International 25 novembre 2022

Un peu d’Afrique

SAINT-HYACINTHE – Depuis son arrivée au Québec en 2013, Chirel Ndounna multiplie les initiatives. Un diplôme d’études professionnelles en culture biologique et un autre en grandes cultures en poche, l’homme de 42 ans, originaire du Cameroun et du Bélize, produit une large variété de petits fruits sur ses terres montérégiennes et, depuis l’an dernier, quelques légumes d’origine africaine pour répondre à la demande locale.

La cameline fait partie des variétés que veut développer  Chirel Ndounna, sur ses terres de Saint-Hyacinthe.
La cameline fait partie des variétés que veut développer Chirel Ndounna, sur ses terres de Saint-Hyacinthe.

La configuration des trois hectares et demi de terre que possède Chirel Ndounna, sur le 3e rang à Saint-Hyacinthe, pourrait changer d’allure l’an prochain. Les Jardins bio de Chirel produisent déjà de l’amélanchier, de l’argousier, de l’aronia, de la camerise et du cassis. Depuis l’an dernier, des légumes un peu plus exotiques diversifient encore davantage la végétation du verger. « J’ai fait un essai avec les amarantes, la molène noire et le ndolè [un légume-feuille originaire du Cameroun] », explique Chirel Ndounna.

Il s’agit d’un tout petit essai, reconnaît le producteur. L’idée consistait à mesurer l’intérêt des consommateurs d’origine africaine et des Caraïbes pour une production locale de ces légumes la plupart du temps achetés de l’étranger. 

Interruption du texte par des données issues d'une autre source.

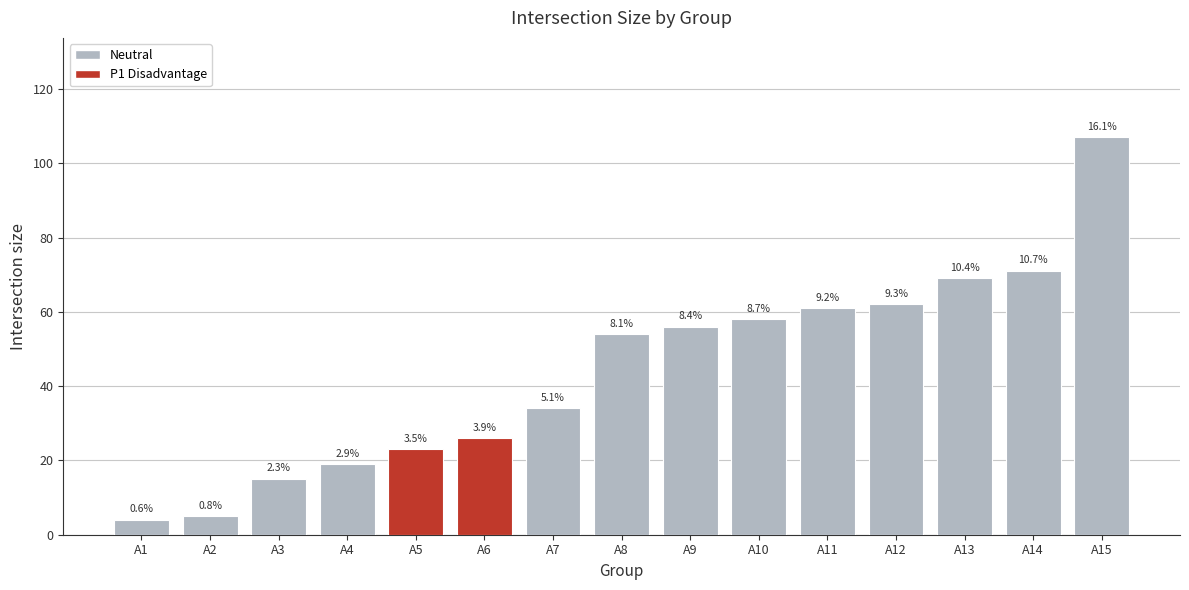

How many bars are there in total?

15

« Je me suis rendu compte que les Africains dépensent beaucoup d’argent pour importer ces produits-là », raconte le producteur que le visionnement d’une vidéo, qui montre la ndolè cultivée dans de l’eau impropre à la consommation, a fini de convaincre de se lancer dans ce marché de niche. « Je me suis dit : “Pourquoi laisser les compatriotes africains et caraïbéens dépenser beaucoup d’argent pour importer des plantes qui pourraient les rendre malades alors qu’ils pourraient les trouver directement ici, sur place, à la ferme?” »

Des légumes prisés

La réponse des consommateurs paraît encourageante. La première récolte de légumes exotiques, dont l’aubergine africaine, s’est envolée comme de petits pains chauds, soutient Chirel Ndounna. « Le peu que j’ai produit s’est vendu très rapidement », affirme l’agriculteur, qui prévoit accorder plus d’espace réservé à cette nouvelle production. De 300 mètres carrés cette année, la superficie réservée aux légumes exotiques devrait atteindre un hectare l’an prochain. 

Ce sont de petits supermarchés spécialisés de Montréal, Laval et Gatineau qui se sont approprié l’essentiel de la production de cette année. L’entrepreneur mise cependant surtout sur la vente à la ferme pour développer ce créneau. Quelques heureux visiteurs de la ferme ont d’ailleurs pu se procurer le fruit d’une seconde petite récolte, cette année. 

En passant par Matane

L’ambition de Chirel Ndounna dépasse toutefois la production de légumes africains. L’huile de cameline se trouve aussi dans sa mire. « J’ai commencé à en cultiver quand j’étais à Matane », raconte le producteur, qui s’est aussi arrêté en Angleterre et au Japon avant d’accrocher son chapeau au Québec, il y a près d’une décennie. C’est à cet endroit, situé entre mer et montagnes, qu’il fait la connaissance d’un Belge qui travaillait à un projet de culture de la cameline, une plante cultivée depuis des millénaires dont les graines sont reconnues pour donner une huile particulièrement riche en omégas 3, 6 et 9. « Je me suis dit : “Pourquoi ne pas en produire en Montérégie?” » s’est une nouvelle fois demandé ­l’entrepreneur qui ne semble perdre aucune occasion d’affaires. 

Là encore, le producteur de fruits et de légumes biologiques mise sur la fraîcheur pour se démarquer. « L’huile importée est déjà oxydée lorsqu’elle se retrouve sur les tablettes des supermarchés, étant donné le temps qu’il faut pour qu’elle arrive au pays », croit le producteur. « L’huile que nous proposons ici, en Montérégie, est extraite au moment où vous appelez pour la ­commander », souligne Chirel Ndounna. « Ce court délai entre l’extraction de l’huile et sa consommation assure le client d’un produit qui possède encore tous ses nutriments, en plus de l’odeur de la graine », insiste l’agriculteur, à l’évidence soucieux de limiter l’empreinte environnementale de ses activités.

Claude Fortin, collaboration spéciale


Cet article a été publié dans notre cahier spécial Fruits et légumes du Québec, paru dans La Terre de chez nous du 9 novembre 2022.